### [EXERCISE]
Retype everything in the entries from the line containing "- MVP Slicing" down to the line containing "- Self-hosted MCP", including both of those lines.
◇ ◇ ◇ ◇ ◇ ◇ ◇
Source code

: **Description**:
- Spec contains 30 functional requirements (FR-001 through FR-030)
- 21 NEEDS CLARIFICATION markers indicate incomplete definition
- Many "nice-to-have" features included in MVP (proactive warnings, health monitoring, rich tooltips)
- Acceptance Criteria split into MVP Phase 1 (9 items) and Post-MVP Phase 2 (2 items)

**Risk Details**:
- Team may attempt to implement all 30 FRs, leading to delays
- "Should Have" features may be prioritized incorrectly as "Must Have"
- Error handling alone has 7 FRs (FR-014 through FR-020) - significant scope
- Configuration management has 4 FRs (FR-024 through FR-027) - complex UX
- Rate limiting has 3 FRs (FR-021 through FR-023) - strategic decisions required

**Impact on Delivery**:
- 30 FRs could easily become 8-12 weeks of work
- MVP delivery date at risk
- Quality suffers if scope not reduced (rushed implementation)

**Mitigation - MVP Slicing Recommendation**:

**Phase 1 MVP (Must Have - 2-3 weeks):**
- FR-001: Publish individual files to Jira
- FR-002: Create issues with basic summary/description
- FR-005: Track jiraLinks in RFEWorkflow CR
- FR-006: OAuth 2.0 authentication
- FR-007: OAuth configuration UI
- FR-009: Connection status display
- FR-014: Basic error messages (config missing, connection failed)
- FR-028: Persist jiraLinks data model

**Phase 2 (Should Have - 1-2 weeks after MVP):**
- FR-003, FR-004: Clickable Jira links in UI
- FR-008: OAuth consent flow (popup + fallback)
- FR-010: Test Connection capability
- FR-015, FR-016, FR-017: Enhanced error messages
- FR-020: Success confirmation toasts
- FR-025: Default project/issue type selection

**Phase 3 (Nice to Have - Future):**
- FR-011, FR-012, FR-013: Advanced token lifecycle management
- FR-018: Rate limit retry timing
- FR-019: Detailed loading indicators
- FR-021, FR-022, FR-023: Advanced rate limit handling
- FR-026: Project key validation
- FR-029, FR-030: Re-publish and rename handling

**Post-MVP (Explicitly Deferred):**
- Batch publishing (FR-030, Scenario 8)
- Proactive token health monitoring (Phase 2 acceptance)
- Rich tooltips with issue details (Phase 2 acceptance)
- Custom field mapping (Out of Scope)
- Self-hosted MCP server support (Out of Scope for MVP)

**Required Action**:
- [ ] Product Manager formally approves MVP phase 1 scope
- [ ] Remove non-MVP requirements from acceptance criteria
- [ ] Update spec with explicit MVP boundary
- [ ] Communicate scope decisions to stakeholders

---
◇ ◇ ◇ ◇ ◇ ◇ ◇
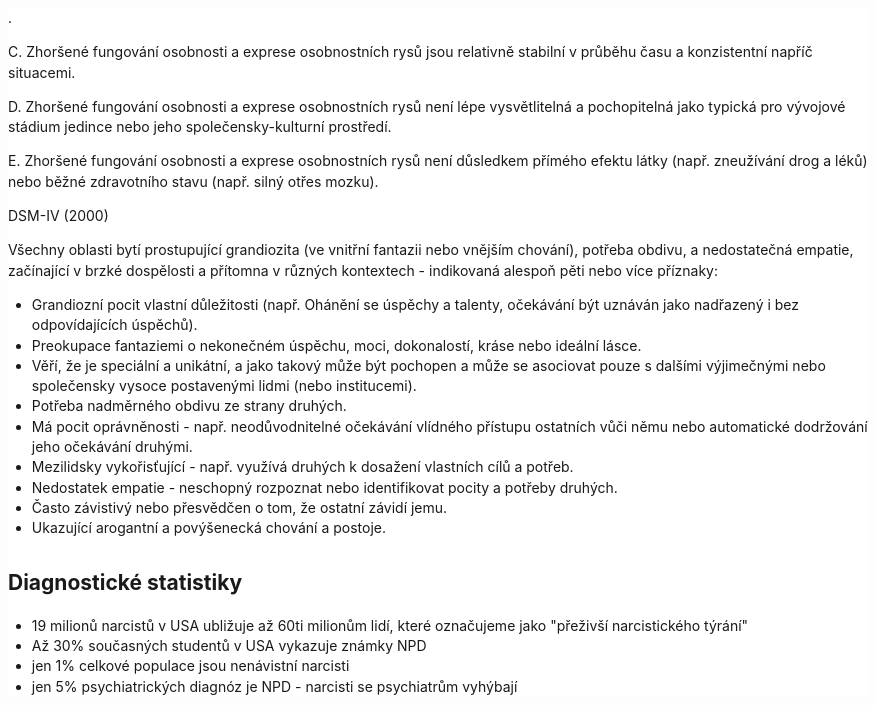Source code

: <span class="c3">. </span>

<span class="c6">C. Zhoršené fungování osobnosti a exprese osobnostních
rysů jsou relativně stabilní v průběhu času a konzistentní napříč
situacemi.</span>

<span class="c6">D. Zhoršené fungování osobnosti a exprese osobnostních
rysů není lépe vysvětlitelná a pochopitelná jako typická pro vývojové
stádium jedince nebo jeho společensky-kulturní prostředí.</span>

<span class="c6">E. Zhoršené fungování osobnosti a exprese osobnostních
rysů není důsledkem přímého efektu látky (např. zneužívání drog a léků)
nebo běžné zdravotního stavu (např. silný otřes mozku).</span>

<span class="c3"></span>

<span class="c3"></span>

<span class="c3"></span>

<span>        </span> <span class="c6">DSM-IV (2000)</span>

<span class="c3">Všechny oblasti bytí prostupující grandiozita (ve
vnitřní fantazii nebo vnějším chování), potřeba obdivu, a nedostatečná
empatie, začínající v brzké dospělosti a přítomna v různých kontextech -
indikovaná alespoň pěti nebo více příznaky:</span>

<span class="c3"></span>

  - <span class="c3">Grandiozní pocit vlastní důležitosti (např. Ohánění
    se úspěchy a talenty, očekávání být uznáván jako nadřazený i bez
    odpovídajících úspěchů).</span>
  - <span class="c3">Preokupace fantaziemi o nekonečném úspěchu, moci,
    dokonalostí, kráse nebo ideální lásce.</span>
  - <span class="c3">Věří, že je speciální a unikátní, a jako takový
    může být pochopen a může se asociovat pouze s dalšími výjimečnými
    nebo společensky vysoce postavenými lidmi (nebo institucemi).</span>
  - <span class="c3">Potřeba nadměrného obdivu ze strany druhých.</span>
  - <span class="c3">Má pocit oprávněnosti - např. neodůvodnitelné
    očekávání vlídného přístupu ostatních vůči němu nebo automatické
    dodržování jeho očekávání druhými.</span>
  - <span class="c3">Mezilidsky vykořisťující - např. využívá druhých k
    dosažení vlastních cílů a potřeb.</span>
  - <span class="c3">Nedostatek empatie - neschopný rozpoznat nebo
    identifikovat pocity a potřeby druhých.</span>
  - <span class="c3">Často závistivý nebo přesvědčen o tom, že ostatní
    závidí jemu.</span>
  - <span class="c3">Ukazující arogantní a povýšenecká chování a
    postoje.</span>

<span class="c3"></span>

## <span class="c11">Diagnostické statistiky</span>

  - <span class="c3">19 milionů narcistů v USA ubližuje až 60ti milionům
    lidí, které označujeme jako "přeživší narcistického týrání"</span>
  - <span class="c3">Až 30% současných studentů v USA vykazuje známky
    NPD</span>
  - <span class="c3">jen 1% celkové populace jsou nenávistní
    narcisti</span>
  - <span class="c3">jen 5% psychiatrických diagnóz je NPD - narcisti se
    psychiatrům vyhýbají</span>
◇ ◇ ◇ ◇ ◇ ◇ ◇
### [FINISHED TASK]
**Mitigation - MVP Slicing Recommendation**:

**Phase 1 MVP (Must Have - 2-3 weeks):**
- FR-001: Publish individual files to Jira
- FR-002: Create issues with basic summary/description
- FR-005: Track jiraLinks in RFEWorkflow CR
- FR-006: OAuth 2.0 authentication
- FR-007: OAuth configuration UI
- FR-009: Connection status display
- FR-014: Basic error messages (config missing, connection failed)
- FR-028: Persist jiraLinks data model

**Phase 2 (Should Have - 1-2 weeks after MVP):**
- FR-003, FR-004: Clickable Jira links in UI
- FR-008: OAuth consent flow (popup + fallback)
- FR-010: Test Connection capability
- FR-015, FR-016, FR-017: Enhanced error messages
- FR-020: Success confirmation toasts
- FR-025: Default project/issue type selection

**Phase 3 (Nice to Have - Future):**
- FR-011, FR-012, FR-013: Advanced token lifecycle management
- FR-018: Rate limit retry timing
- FR-019: Detailed loading indicators
- FR-021, FR-022, FR-023: Advanced rate limit handling
- FR-026: Project key validation
- FR-029, FR-030: Re-publish and rename handling

**Post-MVP (Explicitly Deferred):**
- Batch publishing (FR-030, Scenario 8)
- Proactive token health monitoring (Phase 2 acceptance)
- Rich tooltips with issue details (Phase 2 acceptance)
- Custom field mapping (Out of Scope)
- Self-hosted MCP server support (Out of Scope for MVP)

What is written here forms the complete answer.